SOLUTIONS for open-data publishing
Guest post by Steffen Neumann, David López Herráez and Werner Brack.
Since the earliest days of science, journal articles have been the centre of scientific communication. They are the source of information in which academics, policy makers and businesses know what is happening in – and can build upon – the important research in their field. With online publishing, scientists can now collaborate more than ever before, sharing not just brief overviews of their methodology and results in print articles, but also their full results, primary datasets and even interactive graphics, all as “supplemental data”.
Supplemental data may help make scientific research more reliable (as experiments can be easily and properly replicated and fact-checked), efficient (as similar datasets are shared across different users, rather than having to be created multiple times from scratch), and democratic and transparent (as expert statements are open to public scrutiny). Despite this, it can sometimes seem like authors, editors and reviewers currently neglect the huge promise of supplemental data.
This was one of the topics under discussion at last month’s second annual general assembly of the SOLUTIONS project. This EU funded project is an international collaboration of academics, policy makers and businesses, all working to solve the problems of chemical pollution in European rivers and lakes. Getting the most out of the relevant science is a hugely important aspect of SOLUTIONS’ work, and one in which good supplemental data could play a vital role.
After discussion at the recent general assembly, SOLUTIONS members Maria König, Miren López de Alda, Bozo Zonja, Francesco Falciani, Steffen Neumann and Tobias Schulze created a report entitled “What makes good Supplemental Data and how to get there?” The report gives the following advice to scientists on using supplemental data to create better science that can be used more effectively to support environmental protection.
Who uses supplemental data, and for what?
Perhaps one of the original aims of supplemental data was to add supplemental information that would not fit into the prescribed, say, eight pages of the main manuscript. In essence, these types of supplemental information are like an extension to the paper.
An important example of an area where supplemental data can really shine is meta-studies. These syntheses rely on being able to extract information from scientific studies in an efficient way. This could mean a lengthy process of contacting dozens of authors to obtain the required data. With good supplemental data, however, access can be instantaneous – making meta-studies not only better scientifically, but also cheaper and more efficient.
Another example is people searching for the best available method for a new study. Very often, journal papers report that some method performs this-and-that better than another method, or is faster, or cheaper, or all of these. Good supplemental information allows potential users to be able to make an informed, unbiased comparison of potential research methods.
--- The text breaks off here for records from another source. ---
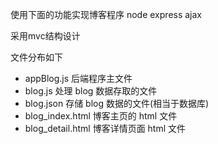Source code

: 使用下面的功能实现博客程序
node
express
ajax

采用mvc结构设计

文件分布如下
- appBlog.js        后端程序主文件
- blog.js           处理 blog 数据存取的文件
- blog.json         存储 blog 数据的文件(相当于数据库)
- blog_index.html   博客主页的 html 文件
- blog_detail.html  博客详情页面 html 文件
Supplementary information can also allow a scientific finding to reach relevant audiences beyond the authors’ immediate peer group. A bioinformatics specialist, say, might be able to use the findings of a new chemistry study to create a better model of watershed pollution. However, he/she may not have the actual knowledge of chemistry necessary to make immediate sense of the article. Good supplementary information can provide the background information necessary for interdisciplinary (or even within-discipline) translation.
What is good practice for the use of supplemental data?
If you have any graphs or diagrams in your article, one of the first things you should have in your supplemental data is the actual data your figures are based on. This means someone else can reproduce the same graphics (even if this is only because they want it in another colour!) Spreadsheets or plain CSV files are the best format for this “real data”. Some useful recommendations for suitable archive formats can be found here.
If you’re reporting chemical compounds, you should provide an identifier – not only the name or CAS number. Deriving further chemical and physical properties from a name can be extremely tedious (or impossible) to do it unambiguously. Instead, you can use more detailed identifiers like PubChem CID or ChemSpider CSID, or descriptors like SMILES, InChI, InChIKey. If your datasets are too large for the publishing journal’s supplemental section, there are community-accepted repositories you can use, such as FigShare, Dryad and others.
The new SOLUTIONS report suggests that journal guidelines often give submitters little to no information about what to include in the supplemental data. So how do scientists learn to create good supplemental data?
The report suggests taking note of what works – and what doesn’t – in existing journal articles, and using in-house or departmental peer-review processes to check not just the proposed article, but its supplemental data too. Likewise, based on these recommendations, community advocacy could persuade journals to offer guidelines regarding minimum requirements and/or format their supplemental data should have. As a user-oriented, interdisciplinary project covering a huge range of chemical pollutants across the entire European Union, SOLUTIONS will be working hard to provide best practice examples of how supplementary data can be used to help science work better and faster to protect the environment.